*READING PASSAGE*
■ ■ ■ ■ ■
HONG KONG • A tropical storm shut Hong Kong's financial markets for the first time in almost two years, adding extra drama to a city that has been racked by protests for weeks.
The Hong Kong Observatory raised the storm signal to No. 8 - the third-highest number on its scale - at 1.40pm local time. That prompted the city's stock exchange to suspend trading 15 minutes later, as required by its rules. The Hang Seng Index, which normally closes after 4pm, ended the session 1.3 per cent lower.
Nearly 600 flights have been cancelled or delayed.
Tropical Storm Wipha was centred about 320km south to south-west of Hong Kong at 7pm local time, and forecast to move towards the vicinity of western Guangdong province, said the observatory.
Wipha is now at its closest to the city, meaning storm signal No. 8 is expected to remain in force for most of the evening, it said.
■ ■ ■ ■ ■
*TASKS FOR THIS EXERCISE*
1. List every clock time of day that the storm report above mentions.
2. According to the storm report above, where was Tropical Storm Wipha centered at 7pm local time?
■ ■ ■ ■ ■
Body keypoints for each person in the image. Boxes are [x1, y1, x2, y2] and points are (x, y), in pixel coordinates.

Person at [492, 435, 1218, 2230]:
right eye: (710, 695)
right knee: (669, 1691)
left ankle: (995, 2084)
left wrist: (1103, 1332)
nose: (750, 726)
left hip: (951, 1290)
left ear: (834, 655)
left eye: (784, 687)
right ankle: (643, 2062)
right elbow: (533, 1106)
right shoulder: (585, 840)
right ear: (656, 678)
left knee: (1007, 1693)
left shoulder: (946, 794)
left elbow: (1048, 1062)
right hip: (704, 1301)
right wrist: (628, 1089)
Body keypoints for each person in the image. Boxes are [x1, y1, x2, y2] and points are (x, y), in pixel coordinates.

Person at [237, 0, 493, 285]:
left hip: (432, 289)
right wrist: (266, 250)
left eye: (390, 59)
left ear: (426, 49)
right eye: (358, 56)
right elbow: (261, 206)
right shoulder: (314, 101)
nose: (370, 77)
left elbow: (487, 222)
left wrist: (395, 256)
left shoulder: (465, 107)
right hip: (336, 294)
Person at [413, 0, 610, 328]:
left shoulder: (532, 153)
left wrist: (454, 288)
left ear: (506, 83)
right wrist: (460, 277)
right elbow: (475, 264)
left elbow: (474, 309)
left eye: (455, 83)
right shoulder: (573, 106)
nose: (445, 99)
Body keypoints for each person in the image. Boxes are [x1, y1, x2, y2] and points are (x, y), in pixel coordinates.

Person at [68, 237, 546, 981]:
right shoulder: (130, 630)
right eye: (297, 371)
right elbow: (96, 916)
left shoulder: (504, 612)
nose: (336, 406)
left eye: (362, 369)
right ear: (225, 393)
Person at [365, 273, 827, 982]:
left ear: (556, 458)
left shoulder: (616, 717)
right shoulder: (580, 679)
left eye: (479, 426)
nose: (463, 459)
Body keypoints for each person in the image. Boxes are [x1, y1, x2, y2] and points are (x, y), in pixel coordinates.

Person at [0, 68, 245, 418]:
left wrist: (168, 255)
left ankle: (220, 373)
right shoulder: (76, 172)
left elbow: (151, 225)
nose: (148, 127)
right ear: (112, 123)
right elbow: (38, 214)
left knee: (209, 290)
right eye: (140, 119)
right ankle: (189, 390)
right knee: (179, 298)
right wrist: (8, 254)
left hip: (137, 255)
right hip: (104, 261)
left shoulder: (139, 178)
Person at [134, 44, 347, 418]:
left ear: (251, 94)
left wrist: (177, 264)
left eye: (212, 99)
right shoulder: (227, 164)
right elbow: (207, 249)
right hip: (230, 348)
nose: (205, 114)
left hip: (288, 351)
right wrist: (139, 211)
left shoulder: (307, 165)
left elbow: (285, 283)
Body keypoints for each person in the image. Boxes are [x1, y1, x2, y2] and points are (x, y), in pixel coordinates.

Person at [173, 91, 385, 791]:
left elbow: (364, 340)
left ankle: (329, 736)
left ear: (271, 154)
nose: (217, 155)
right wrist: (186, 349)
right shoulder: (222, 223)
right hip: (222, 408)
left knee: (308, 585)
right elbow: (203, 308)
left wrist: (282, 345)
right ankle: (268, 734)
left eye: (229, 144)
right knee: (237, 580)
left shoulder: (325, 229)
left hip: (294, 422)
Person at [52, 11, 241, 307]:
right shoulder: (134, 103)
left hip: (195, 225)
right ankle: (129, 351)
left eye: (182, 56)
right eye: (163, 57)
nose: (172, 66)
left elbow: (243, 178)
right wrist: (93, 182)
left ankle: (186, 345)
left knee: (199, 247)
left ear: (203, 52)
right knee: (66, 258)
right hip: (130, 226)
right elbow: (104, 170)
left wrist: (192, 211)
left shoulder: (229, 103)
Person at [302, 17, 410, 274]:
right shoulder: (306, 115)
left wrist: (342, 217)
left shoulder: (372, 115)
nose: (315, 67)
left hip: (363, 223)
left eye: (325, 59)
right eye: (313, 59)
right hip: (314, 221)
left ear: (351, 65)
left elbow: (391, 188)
■ ■ ■ ■ ■
*SOLUTIONS TO THE EXERCISE*
1. 1.40pm, 4pm, 7pm

2. About 320km south to south-west of Hong Kong.